The two main types of inflammatory bowel disease (IBD), Crohn?s Disease (CD) and Ulcerative Colitis (UC), affect millions of people worldwide. Expression of the amino acid antiporter, system xc-, is elevated on macrophages in the inflamed mucosa of UC and CD patients, as well as in mouse models of IBD. The goal of this project was to determine the differential regulation of system xc- by macrophages in response to bacterial ligands in vitro. We hypothesized that interaction between intestinal bacterial flora and macrophages via toll like receptor (TLR) activation results in enhanced system xc- expression and macrophage activation. To test this hypothesis, we quantified the expression of system xc- in bone marrow macrophages in response to the model bacterial TLR ligand, LPS, acting through TLR4. We measured system xc- mRNA using RT-PCR and system xc- protein expression using flow cytometry and immunoblotting.

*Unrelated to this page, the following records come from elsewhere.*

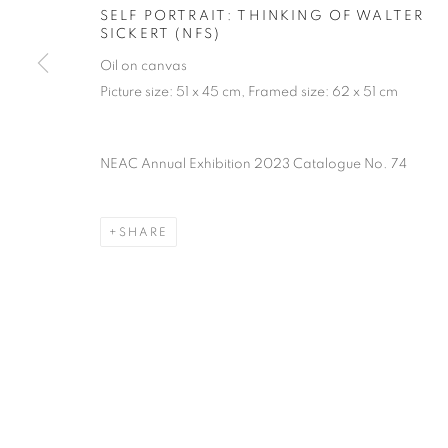
PRIVACY POLICY
MANAGE COOKIES
TERMS & CO
SELF PORTRAIT: THINKING OF WALTER
SICKERT (NFS)
COPYRIGHT © 2026 NEW ENGLISH ART CLUB
SITE BY AR
Oil on canvas
Picture size: 51 x 45 cm, Framed size: 62 x 51 cm
NEAC Annual Exhibition 2023 Catalogue No. 74
SHARE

We defined the potency of this TLR ligand to upregulate system xc- activity using radioactive amino acids. Finally, we examined molecular mechanisms that regulate system xc- expression on macrophages using recombinant mouse interleukin 10 and the NF-kappa B signaling inhibitor, SN-50. The results from this study will broaden our understanding of system xc- in intestinal homeostasis and disease.